Aim of the task: Every line of the material below that holds the string "Machine" should be copied.
--- Records supplied Enclosed Below ---
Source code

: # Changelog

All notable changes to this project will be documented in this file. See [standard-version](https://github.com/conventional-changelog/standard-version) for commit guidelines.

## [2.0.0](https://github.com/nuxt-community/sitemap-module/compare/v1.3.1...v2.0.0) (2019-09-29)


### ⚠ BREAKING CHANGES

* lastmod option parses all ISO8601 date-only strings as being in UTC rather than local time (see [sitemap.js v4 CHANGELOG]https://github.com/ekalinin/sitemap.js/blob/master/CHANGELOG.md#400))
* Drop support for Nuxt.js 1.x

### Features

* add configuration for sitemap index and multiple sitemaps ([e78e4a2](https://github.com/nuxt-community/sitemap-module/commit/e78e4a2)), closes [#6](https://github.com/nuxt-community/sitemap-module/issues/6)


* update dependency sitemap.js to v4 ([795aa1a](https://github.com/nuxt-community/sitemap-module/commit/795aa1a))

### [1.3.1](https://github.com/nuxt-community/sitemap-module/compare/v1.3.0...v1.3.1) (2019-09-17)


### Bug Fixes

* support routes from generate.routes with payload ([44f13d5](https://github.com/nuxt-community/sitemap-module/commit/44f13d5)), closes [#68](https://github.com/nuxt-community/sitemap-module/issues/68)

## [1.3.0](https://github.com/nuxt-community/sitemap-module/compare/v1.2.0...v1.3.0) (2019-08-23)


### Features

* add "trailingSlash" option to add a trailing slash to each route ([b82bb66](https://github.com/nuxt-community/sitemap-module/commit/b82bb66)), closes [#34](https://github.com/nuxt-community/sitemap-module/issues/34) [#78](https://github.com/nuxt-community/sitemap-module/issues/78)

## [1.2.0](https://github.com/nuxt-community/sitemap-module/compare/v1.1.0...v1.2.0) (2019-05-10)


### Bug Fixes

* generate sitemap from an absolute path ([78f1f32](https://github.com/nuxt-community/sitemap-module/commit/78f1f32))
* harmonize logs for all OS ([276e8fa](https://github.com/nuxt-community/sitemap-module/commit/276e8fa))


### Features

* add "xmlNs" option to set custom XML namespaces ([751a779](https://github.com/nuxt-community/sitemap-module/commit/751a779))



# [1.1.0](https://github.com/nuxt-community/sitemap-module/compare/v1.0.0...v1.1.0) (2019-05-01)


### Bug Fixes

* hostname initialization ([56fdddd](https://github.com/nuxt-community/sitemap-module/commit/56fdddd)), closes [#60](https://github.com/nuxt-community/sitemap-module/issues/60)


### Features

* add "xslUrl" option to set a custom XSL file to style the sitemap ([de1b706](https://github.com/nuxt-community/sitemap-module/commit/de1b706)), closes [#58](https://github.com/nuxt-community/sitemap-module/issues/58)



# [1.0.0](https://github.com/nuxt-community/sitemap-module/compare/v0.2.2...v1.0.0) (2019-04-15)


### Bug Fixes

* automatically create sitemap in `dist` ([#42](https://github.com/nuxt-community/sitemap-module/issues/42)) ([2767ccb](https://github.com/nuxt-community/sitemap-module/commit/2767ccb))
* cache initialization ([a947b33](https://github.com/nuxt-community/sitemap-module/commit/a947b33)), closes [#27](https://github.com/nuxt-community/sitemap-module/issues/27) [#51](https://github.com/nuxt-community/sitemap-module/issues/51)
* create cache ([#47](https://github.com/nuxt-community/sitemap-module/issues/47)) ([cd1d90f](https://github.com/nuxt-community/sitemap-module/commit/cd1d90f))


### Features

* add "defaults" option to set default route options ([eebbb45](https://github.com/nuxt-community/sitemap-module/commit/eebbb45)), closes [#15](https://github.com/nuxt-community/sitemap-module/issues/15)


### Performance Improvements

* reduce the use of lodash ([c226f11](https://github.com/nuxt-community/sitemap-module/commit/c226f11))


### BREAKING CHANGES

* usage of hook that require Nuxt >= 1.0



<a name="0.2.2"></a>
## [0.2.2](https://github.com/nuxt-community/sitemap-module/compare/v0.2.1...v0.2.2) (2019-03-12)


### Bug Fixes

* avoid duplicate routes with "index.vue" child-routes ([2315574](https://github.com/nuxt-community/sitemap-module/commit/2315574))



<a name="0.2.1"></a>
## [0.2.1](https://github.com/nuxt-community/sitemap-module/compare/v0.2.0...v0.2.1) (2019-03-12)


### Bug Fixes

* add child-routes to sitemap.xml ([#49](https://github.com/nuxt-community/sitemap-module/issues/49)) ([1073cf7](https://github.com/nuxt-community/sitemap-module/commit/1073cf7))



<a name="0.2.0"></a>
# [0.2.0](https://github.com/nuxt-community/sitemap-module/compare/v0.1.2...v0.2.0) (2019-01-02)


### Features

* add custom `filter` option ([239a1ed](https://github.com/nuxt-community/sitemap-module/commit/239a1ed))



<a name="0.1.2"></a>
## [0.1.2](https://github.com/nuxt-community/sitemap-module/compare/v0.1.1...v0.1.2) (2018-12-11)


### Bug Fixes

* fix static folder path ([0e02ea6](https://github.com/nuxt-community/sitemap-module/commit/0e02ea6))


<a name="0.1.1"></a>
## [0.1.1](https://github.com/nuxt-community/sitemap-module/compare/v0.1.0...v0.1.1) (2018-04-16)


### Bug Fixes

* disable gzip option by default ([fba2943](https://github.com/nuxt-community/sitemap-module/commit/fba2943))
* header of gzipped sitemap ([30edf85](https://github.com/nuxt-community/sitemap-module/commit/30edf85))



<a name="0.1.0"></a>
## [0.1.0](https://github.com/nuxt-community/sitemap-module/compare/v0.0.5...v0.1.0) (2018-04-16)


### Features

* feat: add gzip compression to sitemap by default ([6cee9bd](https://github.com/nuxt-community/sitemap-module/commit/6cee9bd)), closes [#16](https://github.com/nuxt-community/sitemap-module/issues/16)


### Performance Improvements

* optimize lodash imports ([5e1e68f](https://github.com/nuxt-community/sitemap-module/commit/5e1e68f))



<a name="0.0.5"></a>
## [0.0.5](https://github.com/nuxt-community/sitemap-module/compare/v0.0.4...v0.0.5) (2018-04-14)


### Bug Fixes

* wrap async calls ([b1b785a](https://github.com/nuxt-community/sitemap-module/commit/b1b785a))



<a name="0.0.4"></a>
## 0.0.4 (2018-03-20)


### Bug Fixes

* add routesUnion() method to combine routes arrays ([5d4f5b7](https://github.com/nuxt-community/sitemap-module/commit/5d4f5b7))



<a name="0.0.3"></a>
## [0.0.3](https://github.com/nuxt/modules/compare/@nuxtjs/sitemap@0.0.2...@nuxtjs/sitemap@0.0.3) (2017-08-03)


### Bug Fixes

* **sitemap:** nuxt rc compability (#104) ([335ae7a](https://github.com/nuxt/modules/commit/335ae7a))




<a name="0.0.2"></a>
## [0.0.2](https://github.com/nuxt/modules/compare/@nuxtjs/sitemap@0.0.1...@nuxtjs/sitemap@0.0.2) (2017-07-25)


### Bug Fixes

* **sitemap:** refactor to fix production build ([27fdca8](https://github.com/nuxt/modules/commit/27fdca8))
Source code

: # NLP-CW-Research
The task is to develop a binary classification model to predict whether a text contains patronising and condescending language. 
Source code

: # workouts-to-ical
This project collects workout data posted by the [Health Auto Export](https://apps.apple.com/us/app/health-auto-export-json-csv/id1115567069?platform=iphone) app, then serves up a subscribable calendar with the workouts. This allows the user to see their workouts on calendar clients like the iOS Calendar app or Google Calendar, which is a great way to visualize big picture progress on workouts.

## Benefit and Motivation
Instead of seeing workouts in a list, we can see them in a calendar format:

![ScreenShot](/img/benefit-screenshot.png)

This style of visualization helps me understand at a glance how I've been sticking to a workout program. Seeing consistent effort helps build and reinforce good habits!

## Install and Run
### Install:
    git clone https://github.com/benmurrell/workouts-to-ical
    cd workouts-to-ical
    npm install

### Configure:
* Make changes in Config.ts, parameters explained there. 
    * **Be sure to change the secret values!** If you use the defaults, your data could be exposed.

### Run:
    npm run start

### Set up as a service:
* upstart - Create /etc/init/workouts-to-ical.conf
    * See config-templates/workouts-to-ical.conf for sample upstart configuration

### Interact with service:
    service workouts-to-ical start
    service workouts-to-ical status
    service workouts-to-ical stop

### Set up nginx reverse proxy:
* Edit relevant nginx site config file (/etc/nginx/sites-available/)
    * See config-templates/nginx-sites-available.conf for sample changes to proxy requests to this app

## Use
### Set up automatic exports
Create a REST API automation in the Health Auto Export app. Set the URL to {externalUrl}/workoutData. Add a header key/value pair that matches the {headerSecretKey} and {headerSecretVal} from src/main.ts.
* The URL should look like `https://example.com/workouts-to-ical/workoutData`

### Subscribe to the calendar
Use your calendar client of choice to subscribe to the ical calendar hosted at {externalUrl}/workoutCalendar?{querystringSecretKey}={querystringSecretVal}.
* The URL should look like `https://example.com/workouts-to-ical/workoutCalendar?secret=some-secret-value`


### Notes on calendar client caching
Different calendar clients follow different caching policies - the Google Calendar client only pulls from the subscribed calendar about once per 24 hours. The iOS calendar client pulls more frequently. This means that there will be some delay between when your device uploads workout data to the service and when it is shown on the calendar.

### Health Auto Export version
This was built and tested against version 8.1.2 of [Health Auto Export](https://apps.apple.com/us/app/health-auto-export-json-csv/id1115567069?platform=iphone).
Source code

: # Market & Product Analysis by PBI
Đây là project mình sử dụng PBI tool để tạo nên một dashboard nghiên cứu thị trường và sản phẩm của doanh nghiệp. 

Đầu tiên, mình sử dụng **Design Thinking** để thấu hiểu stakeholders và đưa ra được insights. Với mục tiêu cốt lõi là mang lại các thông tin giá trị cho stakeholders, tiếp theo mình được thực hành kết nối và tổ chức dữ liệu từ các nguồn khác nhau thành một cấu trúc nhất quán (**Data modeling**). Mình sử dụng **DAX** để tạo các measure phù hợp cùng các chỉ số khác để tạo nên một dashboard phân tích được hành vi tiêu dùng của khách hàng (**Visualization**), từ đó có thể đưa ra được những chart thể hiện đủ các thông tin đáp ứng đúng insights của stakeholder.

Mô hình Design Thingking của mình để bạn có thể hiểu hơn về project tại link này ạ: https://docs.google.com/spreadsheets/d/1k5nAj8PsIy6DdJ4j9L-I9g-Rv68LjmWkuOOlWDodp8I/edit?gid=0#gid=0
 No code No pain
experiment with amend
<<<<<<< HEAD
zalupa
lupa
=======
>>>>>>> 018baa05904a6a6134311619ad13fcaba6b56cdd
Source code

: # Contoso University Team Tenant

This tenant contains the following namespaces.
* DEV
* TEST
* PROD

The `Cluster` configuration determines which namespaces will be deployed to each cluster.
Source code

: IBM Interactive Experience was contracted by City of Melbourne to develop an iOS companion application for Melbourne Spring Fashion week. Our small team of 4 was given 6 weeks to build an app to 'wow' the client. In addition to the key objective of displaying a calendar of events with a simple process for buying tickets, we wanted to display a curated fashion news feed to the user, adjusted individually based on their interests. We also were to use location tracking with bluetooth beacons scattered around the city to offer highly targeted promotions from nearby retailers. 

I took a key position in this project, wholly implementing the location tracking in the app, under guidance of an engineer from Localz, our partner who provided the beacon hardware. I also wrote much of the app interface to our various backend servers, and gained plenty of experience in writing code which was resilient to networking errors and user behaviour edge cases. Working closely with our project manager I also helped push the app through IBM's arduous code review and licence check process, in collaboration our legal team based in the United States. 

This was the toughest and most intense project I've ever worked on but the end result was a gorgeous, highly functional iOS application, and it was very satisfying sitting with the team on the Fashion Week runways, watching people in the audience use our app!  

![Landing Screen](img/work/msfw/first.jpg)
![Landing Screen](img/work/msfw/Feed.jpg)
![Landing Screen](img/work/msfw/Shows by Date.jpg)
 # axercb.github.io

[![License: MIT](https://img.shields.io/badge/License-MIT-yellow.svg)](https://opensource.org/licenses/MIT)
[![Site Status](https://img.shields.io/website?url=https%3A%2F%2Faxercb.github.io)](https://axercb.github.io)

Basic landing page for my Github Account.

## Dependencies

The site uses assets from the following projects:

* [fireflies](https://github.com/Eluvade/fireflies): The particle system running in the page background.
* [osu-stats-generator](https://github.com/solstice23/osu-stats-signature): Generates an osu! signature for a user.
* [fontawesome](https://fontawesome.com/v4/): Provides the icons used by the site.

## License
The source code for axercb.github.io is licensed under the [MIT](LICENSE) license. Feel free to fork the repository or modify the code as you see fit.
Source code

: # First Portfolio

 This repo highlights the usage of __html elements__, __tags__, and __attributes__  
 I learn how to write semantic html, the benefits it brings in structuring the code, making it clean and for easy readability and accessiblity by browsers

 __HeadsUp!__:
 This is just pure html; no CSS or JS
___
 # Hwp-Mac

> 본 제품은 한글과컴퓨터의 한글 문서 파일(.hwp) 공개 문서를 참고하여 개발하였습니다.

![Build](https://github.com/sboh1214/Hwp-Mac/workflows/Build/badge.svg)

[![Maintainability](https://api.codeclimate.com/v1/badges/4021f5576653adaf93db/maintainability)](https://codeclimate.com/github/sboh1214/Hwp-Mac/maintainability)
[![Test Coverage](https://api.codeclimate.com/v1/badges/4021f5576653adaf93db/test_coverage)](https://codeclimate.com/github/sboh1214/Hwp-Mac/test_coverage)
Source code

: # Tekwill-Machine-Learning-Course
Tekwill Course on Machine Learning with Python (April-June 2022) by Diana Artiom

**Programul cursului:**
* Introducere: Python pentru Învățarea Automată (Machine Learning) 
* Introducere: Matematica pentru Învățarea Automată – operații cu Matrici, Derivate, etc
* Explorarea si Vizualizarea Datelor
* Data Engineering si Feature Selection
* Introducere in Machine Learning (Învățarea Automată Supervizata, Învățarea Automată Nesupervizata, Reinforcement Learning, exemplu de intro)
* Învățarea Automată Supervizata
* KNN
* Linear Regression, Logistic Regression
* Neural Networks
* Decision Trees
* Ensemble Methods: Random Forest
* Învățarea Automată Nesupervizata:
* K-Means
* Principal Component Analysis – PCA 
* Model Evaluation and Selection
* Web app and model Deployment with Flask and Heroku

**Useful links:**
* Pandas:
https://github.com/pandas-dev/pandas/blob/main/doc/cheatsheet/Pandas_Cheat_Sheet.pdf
--- End of Enclosed Records supplied ---
Solution for this problem:
: # Tekwill-Machine-Learning-Course
Tekwill Course on Machine Learning with Python (April-June 2022) by Diana Artiom
* Introducere: Python pentru Învățarea Automată (Machine Learning) 
* Introducere in Machine Learning (Învățarea Automată Supervizata, Învățarea Automată Nesupervizata, Reinforcement Learning, exemplu de intro)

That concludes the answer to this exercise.